Why is stealing smartphones so lucrative?

From the moment a batch of new smartphones leaves the factory, there is a very real risk of them being stolen.  

In 2018, a group of Brazilian thieves disguised as workers made off with a shipment of Samsung Galaxy smartphones worth $1 million from Rio de Janeiro’s international airport. This is anything but an isolated issue.

Indeed, BSI Supply Chain Services and Solutions assesses that companies lose more than an estimated $76 million in the UK alone to cargo theft, highlighting the severity of the issue. 

The cost of mobile supply chain device theft 

The huge surge in smartphone use over the past decade has created new opportunities for supply chain theft, representing a significant threat to operators. 

The ongoing issue of organised crime related to mobile device trafficking continues to cost the telecoms industry billions each year.
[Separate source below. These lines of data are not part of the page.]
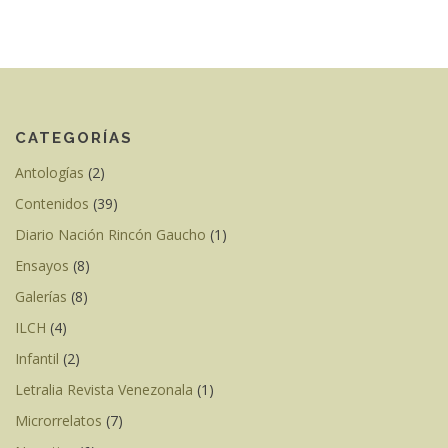
CATEGORÍAS
Antologías
(2)
Contenidos
(39)
Diario Nación Rincón Gaucho
(1)
Ensayos
(8)
Galerías
(8)
ILCH
(4)
Infantil
(2)
Letralia Revista Venezonala
(1)
Microrrelatos
(7)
The GSMA estimates that, in the U.S. alone, more than four million devices are trafficked annually, costing mobile operators in excess of $900 million. 

In certain parts of the world, however, regulations have been introduced to stem the flow of trafficked devices.
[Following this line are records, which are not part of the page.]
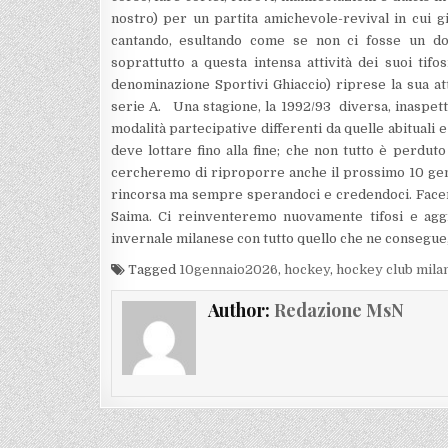
nostro) per un partita amichevole-revival in cui gi
cantando, esultando come se non ci fosse un do
soprattutto a questa intensa attività dei suoi tifos
denominazione Sportivi Ghiaccio) riprese la sua at
serie A. Una stagione, la 1992/93 diversa, inaspett
modalità partecipative differenti da quelle abituali e
deve lottare fino alla fine; che non tutto è perdut
cercheremo di riproporre anche il prossimo 10 genn
rincorsa ma sempre sperandoci e credendoci. Facendo 
Saima. Ci reinventeremo nuovamente tifosi e agg
invernale milanese con tutto quello che ne consegue, 
Tagged
10gennaio2026
,
hockey
,
hockey club mila
Author:
Redazione MsN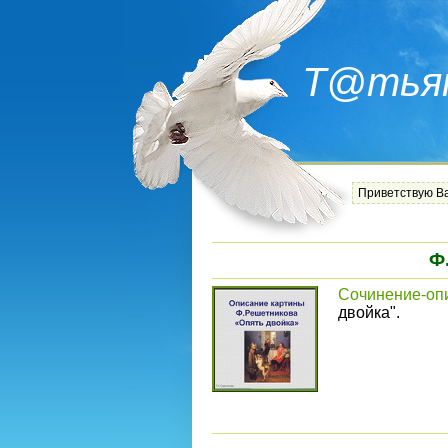
Т@тья
Приветствую В
Ф
Сочинение-оп
двойка".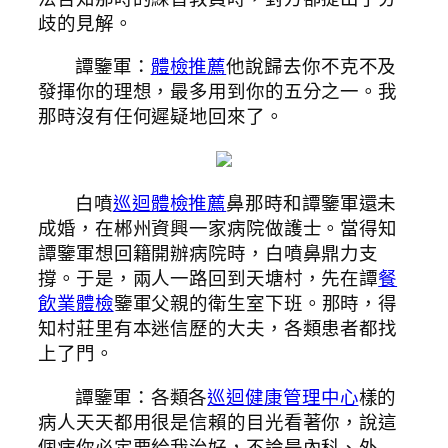
歧的見解。
譚鑒軍：
體檢推薦
他說歸去你不克不及
發揮你的理想，最多用到你的五分之一。我
那時沒有任何遲疑地回來了。
白噴
巡迴體檢推薦
鼻那時和譚鑒軍還未
成婚，在郴州資興一家病院做護士。當得知
譚鑒軍想回籍開辦病院時，白噴鼻鼎力支
撐。于是，兩人一路回到天塘村，先在譚
餐
飲業體檢
鑒軍父親的衛生室下班。那時，得
知村莊里有本迷信歷的大夫，各類患者都找
上了門。
譚鑒軍：各類各
巡迴健康管理中心
樣的
病人天天都用很是信賴的目光看著你，說這
個病你必定要給我治好，不論是內科、外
For example, IMEI blacklists have helped to identify stolen smartphones that have made their way onto the black market and ensure that carriers will not provide any service to these devices.

In some cases, IMEIs or ESNs that are positive matches on any list could even be reported to the authorities and the traffickers located and arrested.

For example, in 2017, police in Mumbai arrested a 27-year-old-man accused of selling stolen smartphones by tracking the IMEI numbers of the devices in question. The investigation led police to a mobile theft gang operating in the western suburbs of the city. The culprit had been purchasing phones from the gang with the view to reprogramming their IMEI numbers and replacing them with those of old, non-blacklisted devices. 

Regulations such as IMEI blacklists do indeed help to stem the flow of trafficked smartphones in nations where they are active. However, stolen devices still run rife on the streets in countries where no real enforcement exists.

Therefore, if a device on an IMEI blacklist ends up in a country that does not adhere to the regulations, police are powerless to do anything to track its movement. As such, IMEI blacklists are limited in their effectiveness and can only go so far in taking the fight back to traffickers. 

What are the impacts?  

As it stands, the main impact of supply chain device theft for mobile operators is on their bottom line, with experts calculating that the industry loses approximately $17 billion annually as a result.

Examining the full scale of the issue, it becomes clear that theft at various stages in the supply chain has a significant effect on operators. The GSMA estimates that over five billion people worldwide have access to mobile services and that more than four million devices are trafficked yearly. The expense of bulk prepaid trafficking amounts to a significant £900 million, equating to a loss of $225 per trafficked device. 

With the issue of supply chain device theft such a prevalent and costly one, it is clear that a global solution is required to prevent stolen devices from ever being used. This would remove the incentive for theft altogether and ensure that smartphones generate revenue for operators.

As a result of this, the pain points operators are currently experiencing around revenue losses and the impact on their bottom line can be mitigated significantly. Furthermore, greater focus can be given to entering and exploring new markets. 

How Trustonic can help

At Trustonic, we have created such a solution for mobile operators who are committed to protecting their investment. By utilising our cloud-based Telecoms Platform, operators can move to fully lock down smartphones that have been stolen, thus rendering them unusable and removing their resale value as a result.

Crucially, the Platform can also be used to manage and control devices in countries where IMEI blacklisting is not enforced, ensuring that criminal organisations are not able to exploit these gaps in the defence.  

With the technology that Trustonic has developed, devices can now be managed throughout their entire lifecycle – from the moment they leave the factory floor, right through to the point that they are recycled.

As phones can be registered as missing or stolen with ease, operators can begin to deter gangs from stealing devices while in transit. This provides them with greater peace of mind that their investments are unlikely to be targeted. 

As it stands, not nearly enough investment in security technology is taking place, and the only people benefitting from this are criminals. Operators need to work collaboratively with industry peers, associations, and regulators to remove the incentives and opportunities for stealing smartphones. In doing so, they begin to make supply chain device theft a thing of the past.